Vercelli, who in 2010 surpassed 30 years in the Sacramento radio market, incorporates yoga in his daily routine—as a practitioner and teacher.
“I got really serious about yoga in 1991,” says Vercelli, who has studied yoga in India with Iyengar as his chosen method. “I was really attracted to it because of its precision of alignment. I recognized, that even though I first came to yoga because of my injuries, I was not even aware of my poor posture.
“I’ve seen my body change a lot over the years as a result of yoga. And it’s also helped me come to realize a connection to my breath and how breath changes when you are in certain life situations.”
Nearly a decade after beginning his serious approach to yoga, Vercelli began to teach yoga at American River College. He’s studied with several internationally renowned yoga masters and received his teaching certification in 2003.

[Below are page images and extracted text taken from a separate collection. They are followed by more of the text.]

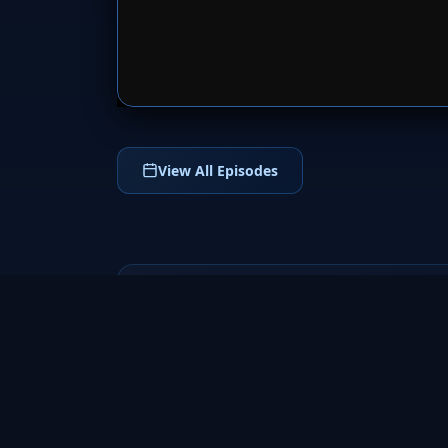
SERVER 
View All Episodes
NCR Days
2022
NCR Days (2022) is an inspiring Hindi
drama web series that follows a small-town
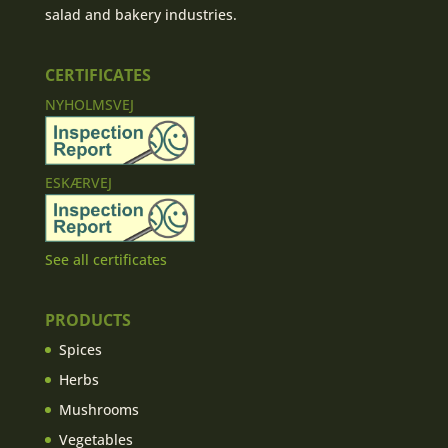
salad and bakery industries.
CERTIFICATES
NYHOLMSVEJ
ESKÆRVEJ
See all certificates
PRODUCTS
Spices
Herbs
Mushrooms
Vegetables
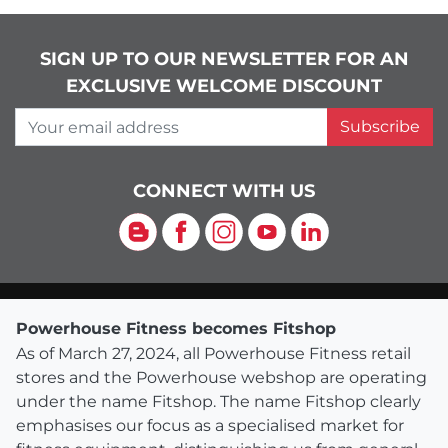
SIGN UP TO OUR NEWSLETTER FOR AN
EXCLUSIVE WELCOME DISCOUNT
Your email address
Subscribe
CONNECT WITH US
Blog
Facebook
Instagram
YouTube
LinkedIn
Powerhouse Fitness becomes Fitshop
As of March 27, 2024, all Powerhouse Fitness retail
stores and the Powerhouse webshop are operating
under the name Fitshop. The name Fitshop clearly
emphasises our focus as a specialised market for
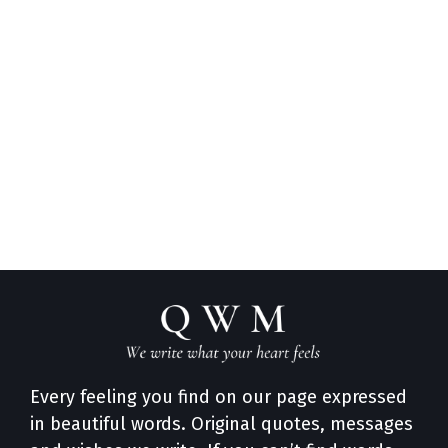
Every feeling you find on our page expressed
in beautiful words. Original quotes, messages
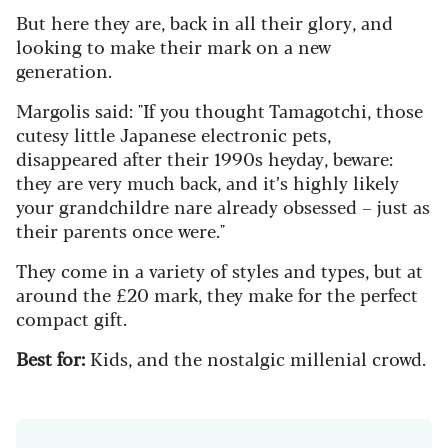
But here they are, back in all their glory, and
looking to make their mark on a new
generation.
Margolis said: "If you thought Tamagotchi, those
cutesy
little Japanese electronic pets,
disappeared after their 1990s heyday, beware:
they are very much back, and it’s highly likely
your grandchildre nare already obsessed – just as
their parents once were."
They come in a variety of styles and types, but at
around the £20 mark, they make for the perfect
compact gift.
Best for:
Kids, and the nostalgic millenial crowd.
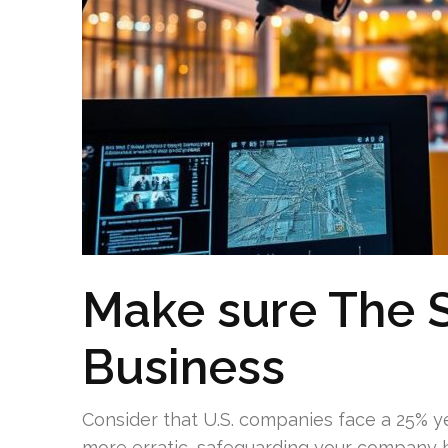
Make sure The S
Business
Consider that U.S. companies face a 25% 
more erratic, safeguarding your company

“[Iyengar yoga] is a little less aerobic than some of the more popular yoga systems,” Vercelli explains. “But what I like about it is that it emphasizes the use of props, like belts and blocks and blankets. It makes yoga accessible to people with injuries and physical challenges. I feel like I am able to teach a mixed-level class, with seniors, beginners and more advanced students.”
With his students at ARC and in his long tenure practicing yoga, Vercelli stresses a major difference between yoga and other forms of fitness. Weightlifting, for example, works on the body from the outside in. Yoga is also the reverse, working the body from the inside out.
“You’re not only building strength and flexibility,” Vercelli details. “You’re sending oxygenated blood to your internal organs. You’re doing kind of a toning to the liver, to the spleen, to the abdomen, to the heart, as well as building muscle.”
Vercelli, who’s on-air on KXJZ during evening shifts, practices yoga every day. He complements it with walking.
“Sometimes in the challenging world of media, there doesn’t seem to be enough time,” Vercelli says. “But if I don’t at least do my afternoon inversions, I feel like it negatively effects my performance the rest of the day.”